- Exercise prompt
Copy each line of the following data that contains "entry".

Stored data:

──────────────────────────────

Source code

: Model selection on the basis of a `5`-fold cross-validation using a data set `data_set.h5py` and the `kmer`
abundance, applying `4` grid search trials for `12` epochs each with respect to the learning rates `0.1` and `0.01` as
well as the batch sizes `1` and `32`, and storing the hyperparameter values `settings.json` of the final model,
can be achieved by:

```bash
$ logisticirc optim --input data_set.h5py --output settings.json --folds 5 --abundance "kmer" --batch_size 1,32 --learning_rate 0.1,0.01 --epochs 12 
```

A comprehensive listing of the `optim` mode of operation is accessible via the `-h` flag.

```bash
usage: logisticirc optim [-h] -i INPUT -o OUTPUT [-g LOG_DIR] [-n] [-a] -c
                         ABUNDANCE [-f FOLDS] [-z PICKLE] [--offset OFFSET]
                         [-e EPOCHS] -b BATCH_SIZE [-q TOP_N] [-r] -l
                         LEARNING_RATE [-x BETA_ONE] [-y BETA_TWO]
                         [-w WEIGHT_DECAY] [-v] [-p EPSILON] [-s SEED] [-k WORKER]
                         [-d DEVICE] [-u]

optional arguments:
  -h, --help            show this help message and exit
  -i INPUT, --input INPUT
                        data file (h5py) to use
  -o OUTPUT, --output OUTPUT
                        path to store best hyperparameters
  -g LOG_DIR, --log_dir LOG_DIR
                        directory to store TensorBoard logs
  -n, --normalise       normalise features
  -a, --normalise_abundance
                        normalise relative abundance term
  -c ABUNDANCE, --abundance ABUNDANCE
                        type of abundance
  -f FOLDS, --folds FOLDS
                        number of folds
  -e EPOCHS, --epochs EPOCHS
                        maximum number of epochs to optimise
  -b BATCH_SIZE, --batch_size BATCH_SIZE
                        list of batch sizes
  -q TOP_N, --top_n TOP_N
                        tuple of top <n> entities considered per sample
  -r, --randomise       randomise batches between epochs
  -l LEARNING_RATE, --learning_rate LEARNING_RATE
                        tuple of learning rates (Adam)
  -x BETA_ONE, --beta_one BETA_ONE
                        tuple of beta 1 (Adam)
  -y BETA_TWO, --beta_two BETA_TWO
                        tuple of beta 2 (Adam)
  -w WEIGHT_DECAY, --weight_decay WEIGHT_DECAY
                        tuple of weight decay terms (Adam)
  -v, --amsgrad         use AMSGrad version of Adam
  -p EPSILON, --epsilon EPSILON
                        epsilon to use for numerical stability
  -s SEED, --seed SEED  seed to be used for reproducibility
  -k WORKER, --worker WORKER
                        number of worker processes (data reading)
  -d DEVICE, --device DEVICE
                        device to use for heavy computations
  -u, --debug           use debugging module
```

──────────────────────────────

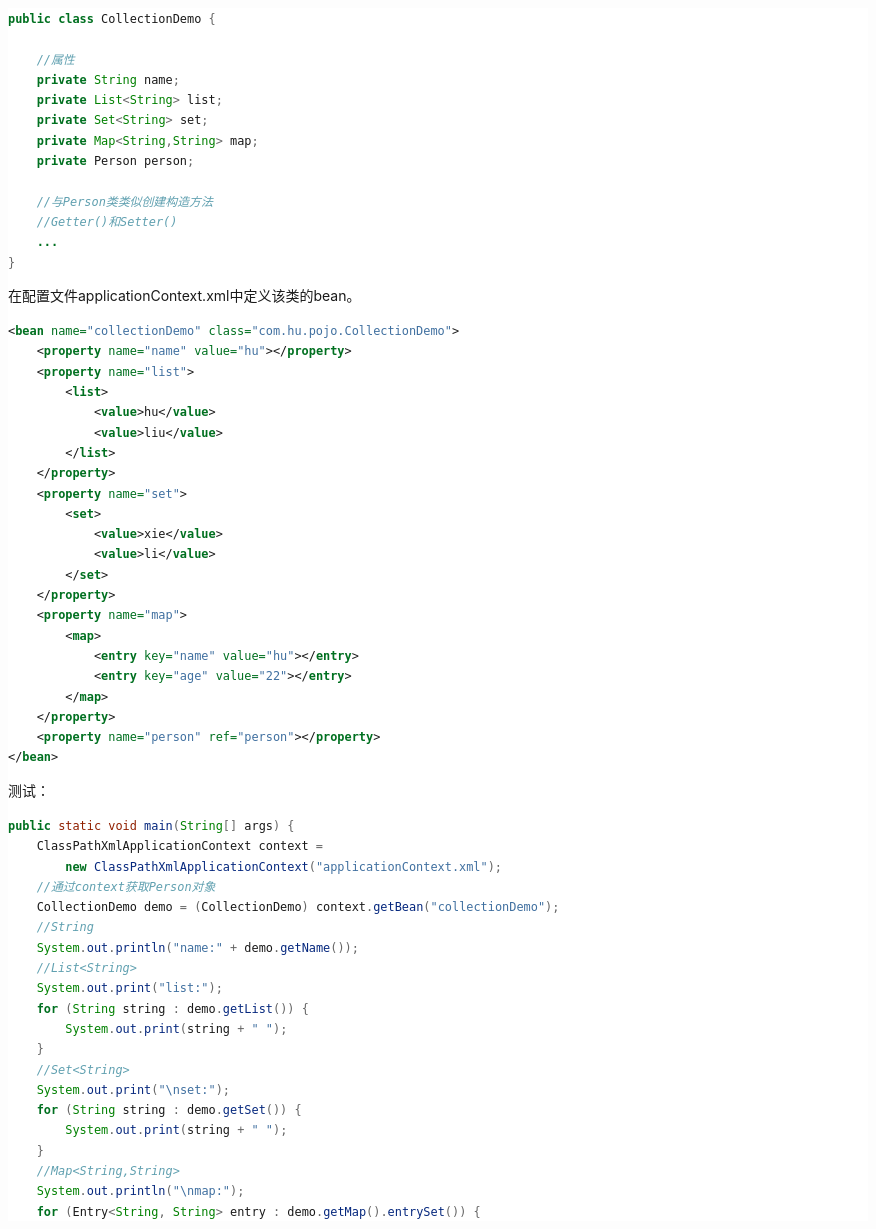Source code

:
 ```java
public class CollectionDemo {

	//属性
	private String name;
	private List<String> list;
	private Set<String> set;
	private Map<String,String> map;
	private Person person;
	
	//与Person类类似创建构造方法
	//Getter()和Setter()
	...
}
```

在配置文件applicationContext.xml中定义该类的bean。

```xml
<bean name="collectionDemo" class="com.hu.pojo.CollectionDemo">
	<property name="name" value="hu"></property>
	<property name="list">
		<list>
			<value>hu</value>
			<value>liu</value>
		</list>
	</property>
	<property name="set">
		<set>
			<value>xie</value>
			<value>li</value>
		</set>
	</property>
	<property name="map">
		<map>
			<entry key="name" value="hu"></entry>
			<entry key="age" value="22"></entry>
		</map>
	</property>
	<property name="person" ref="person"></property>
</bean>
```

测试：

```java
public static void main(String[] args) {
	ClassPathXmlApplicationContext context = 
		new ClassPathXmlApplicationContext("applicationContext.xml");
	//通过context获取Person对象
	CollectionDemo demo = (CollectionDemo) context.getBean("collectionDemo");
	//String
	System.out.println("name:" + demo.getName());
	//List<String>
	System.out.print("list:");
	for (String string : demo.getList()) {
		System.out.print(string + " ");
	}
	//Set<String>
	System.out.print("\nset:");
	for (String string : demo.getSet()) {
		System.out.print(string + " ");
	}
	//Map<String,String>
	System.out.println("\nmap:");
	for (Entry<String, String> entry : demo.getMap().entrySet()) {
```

──────────────────────────────

- Task answer
			<entry key="name" value="hu"></entry>
			<entry key="age" value="22"></entry>
	for (Entry<String, String> entry : demo.getMap().entrySet()) {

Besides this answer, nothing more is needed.